Source text:

## START

Site icon R-bloggers

4 great free tools that can make your R work more efficient, reproducible and robust

[This article was first published on Jozef's Rblog, and kindly contributed to R-bloggers]. (You can report issue about the content on this page here)
Want to share your content on R-bloggers? click here if you have a blog, or here if you don't.

Introduction

It is Christmas time again! And just like last year, what better time than this to write about the great tools that are available to all interested in working with R. This post is meant as a praise to a few selected tools and packages that helped me to be more efficient and productive with R in 2019.

In this post, we will praise free tools that can help your work become more efficient, reproducible and productive, namely the data.table package, the Rocker project for R-based Docker images, the base package parallel, and the R-Hub service for package checking.

Contents

  1. data.table – R’s unsung powerhouse
  2. The Rocker project for R-based Docker images
  3. Base package Parallel
  4. Rhub for fast and automated multi-platform R package testing
  5. Resources

data.table – R’s unsung powerhouse

One of the packages I find most under-marketed and under-appreciated in the R package ecosystem is data.table. If it is mentioned, it is mostly for its speed and memory efficiency, which is certainly well deserved, but I feel dismissing the other benefits and features is not doing it justice. Here are a few points that I like about data.table that do not get that much exposure.

The concise and generic syntax

I enjoy the fact that data.table’s syntax is very concise and principle-driven. In effect, all you need for most common use cases is to learn using the [] brackets and an amazing world of opportunities will follow. Just one small example on taking 2 data tables, joining them on their common columns, filtering on rows, summarizing a variable grouped by an evaluated expression on 1 line:

# Prepare the packages and data
library(data.table)
flts <- as.data.table(nycflights13::flights)
wthr <- as.data.table(nycflights13::weather)
byCols <- intersect(names(flts), names(wthr))

# Join, filter, group by and aggregate
wthr[flts, on = byCols][origin == "JFK", mean(dep_delay, na.rm = TRUE), precip > 0]
##    precip       V1
## 1:  FALSE 10.92661
## 2:     NA 13.66543
## 3:   TRUE 29.70753

Fully featured data wrangling toolbox

And this is just scratching the surface as data.table also provides functions such as

  • dcast() and melt() for efficient data reshaping
  • rbindlist() for fast replacement of do.call("rbind", l)
  • fsetdiff(), fintersect(), funion() and fsetequal() for fast and easy to use operations on data.tables
  • rollup(), cube() and groupingsets() to create pivot tables, more on that in a dedicated article

No dependencies

All in all, I consider data.table to be a single package that brings speed, efficiency and conciseness to all data wrangling operations. Another benefit that also often stays unmentioned is the fact that data.table has no dependencies on other non-base R packages, which is beneficial for maintenance, stability, reproducibility, size and deployment speeds.

Fast reading and writing of (compressed) csvs

One additional feature of data.table that I use regularly is the ability to read and write data to and from text files with amazing speeds using the fread() and fwrite() functions. On one project, it gave the team I was a part of such a benefit I wrote an article on it.

## END

Work to do:
(1) In the blog post on free R tools, which two data.table functions are named for reading and writing text files?
(2) Pick up the blog post on free R tools after its last sentence and keep writing it.

Raw data:

## START

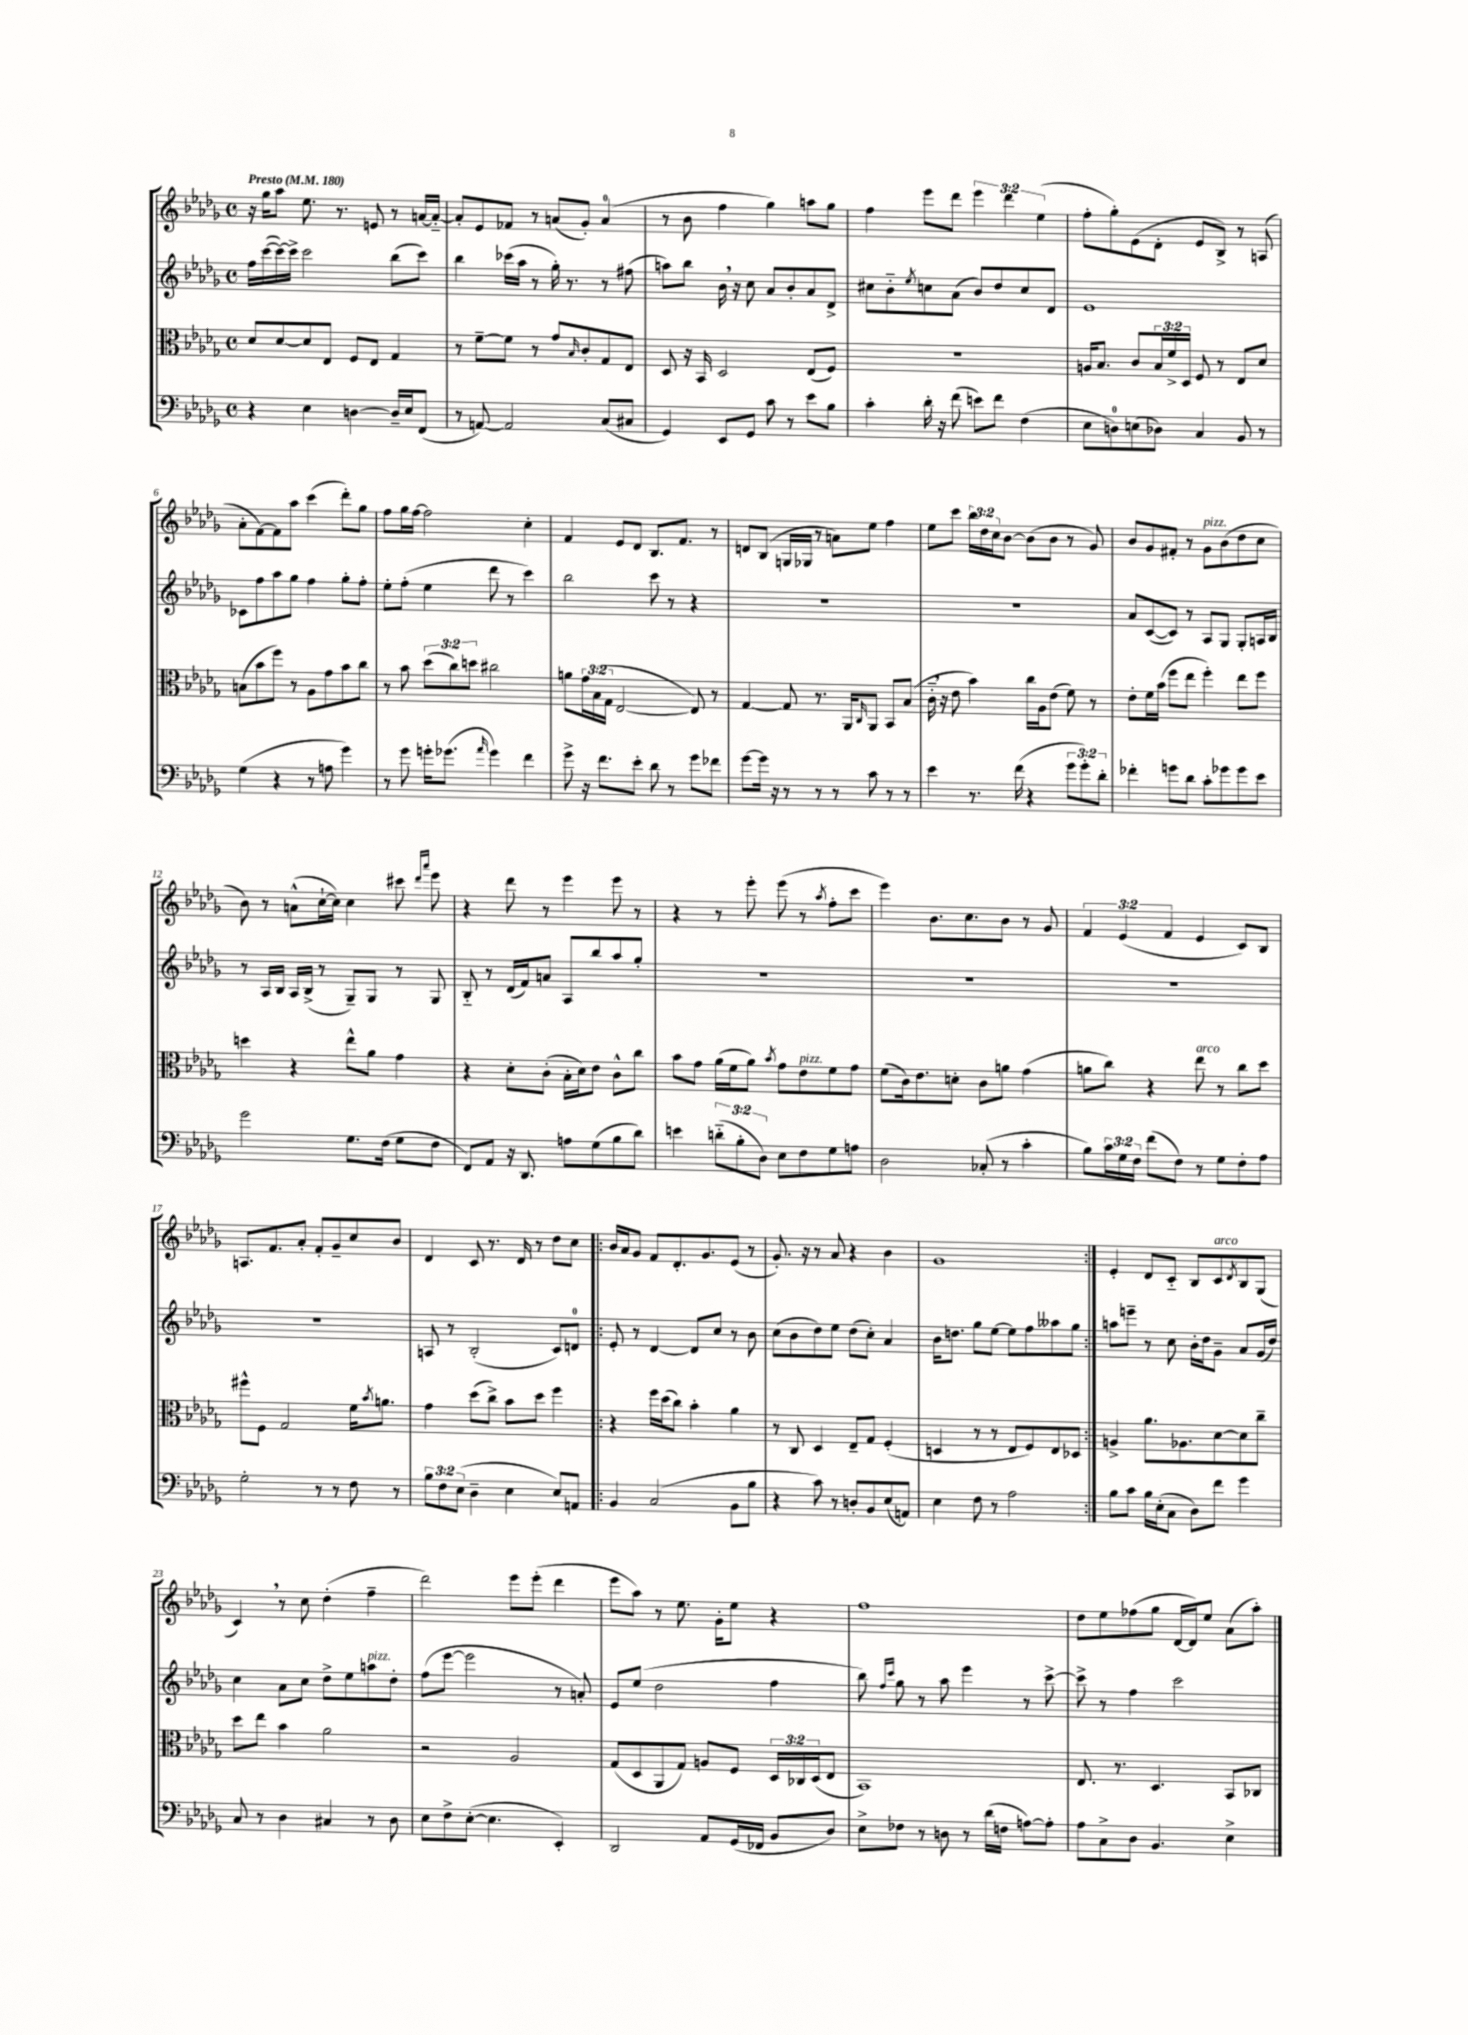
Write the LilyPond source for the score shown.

## END

Responses:
(1) fread() and fwrite()

(2)
Not only is it very fast and convenient, but thanks to a recently added feature, data.table now supports fwrite() directly to gzipped csvs, which saves significant space when writing large amounts of data.

For getting started with data.table, I recommend the Introduction to data.table vignette

The Rocker project for R-based Docker images

Containerization is a powerful and useful tool for many purposes, one of them being reproducibility. In the R world, ensuring that our R library contains the exact versions of packages we need can be achieved by using tools such as packrat or its successor renv.

Managing the R package versions can however only get us so far, especially when relying on other system dependencies such as pandoc for rendering our R Markdown documents or Java. And when we need to test our R applications against multiple versions of R itself, things can get very tedious and messy very quickly using just one environment, especially on UNIX-based platforms.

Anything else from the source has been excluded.